List each line in the listing below that contains the word "label", treating uppercase and lowercase as different.

Start of Data provided

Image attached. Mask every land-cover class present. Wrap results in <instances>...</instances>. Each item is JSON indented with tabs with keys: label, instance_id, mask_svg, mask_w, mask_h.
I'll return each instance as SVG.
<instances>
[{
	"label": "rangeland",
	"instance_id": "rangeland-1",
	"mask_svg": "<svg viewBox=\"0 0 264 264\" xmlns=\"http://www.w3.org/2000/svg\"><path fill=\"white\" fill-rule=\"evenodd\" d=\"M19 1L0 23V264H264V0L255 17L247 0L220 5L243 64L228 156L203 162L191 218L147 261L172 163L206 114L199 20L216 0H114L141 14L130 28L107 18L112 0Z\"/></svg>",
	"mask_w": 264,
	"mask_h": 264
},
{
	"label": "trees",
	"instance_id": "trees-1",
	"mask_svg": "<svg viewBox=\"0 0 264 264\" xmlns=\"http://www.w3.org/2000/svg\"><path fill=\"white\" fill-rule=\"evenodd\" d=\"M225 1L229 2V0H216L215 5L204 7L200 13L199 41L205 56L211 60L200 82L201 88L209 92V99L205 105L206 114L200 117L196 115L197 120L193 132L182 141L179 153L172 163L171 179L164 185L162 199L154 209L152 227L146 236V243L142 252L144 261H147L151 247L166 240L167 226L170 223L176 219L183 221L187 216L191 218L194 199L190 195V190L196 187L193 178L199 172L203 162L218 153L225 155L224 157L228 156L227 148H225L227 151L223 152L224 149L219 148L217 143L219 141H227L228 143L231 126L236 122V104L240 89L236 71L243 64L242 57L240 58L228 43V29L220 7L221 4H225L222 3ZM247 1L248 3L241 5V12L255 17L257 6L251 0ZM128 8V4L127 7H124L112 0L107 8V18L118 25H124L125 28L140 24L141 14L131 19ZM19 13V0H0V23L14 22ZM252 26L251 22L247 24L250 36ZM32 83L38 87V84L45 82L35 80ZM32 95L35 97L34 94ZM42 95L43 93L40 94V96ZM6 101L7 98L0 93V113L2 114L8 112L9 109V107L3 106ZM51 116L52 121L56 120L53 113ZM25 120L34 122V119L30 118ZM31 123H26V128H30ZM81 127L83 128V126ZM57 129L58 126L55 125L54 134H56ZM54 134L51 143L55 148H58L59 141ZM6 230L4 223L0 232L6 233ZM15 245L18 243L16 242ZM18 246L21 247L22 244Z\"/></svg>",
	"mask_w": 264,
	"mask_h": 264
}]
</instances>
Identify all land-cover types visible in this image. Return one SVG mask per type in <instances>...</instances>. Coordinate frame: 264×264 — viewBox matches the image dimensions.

End of Data provided

| Full output |
Image attached. Mask every land-cover class present. Wrap results in <instances>...</instances>. Each item is JSON indented with tabs with keys: label, instance_id, mask_svg, mask_w, mask_h.
	"label": "rangeland",
	"label": "trees",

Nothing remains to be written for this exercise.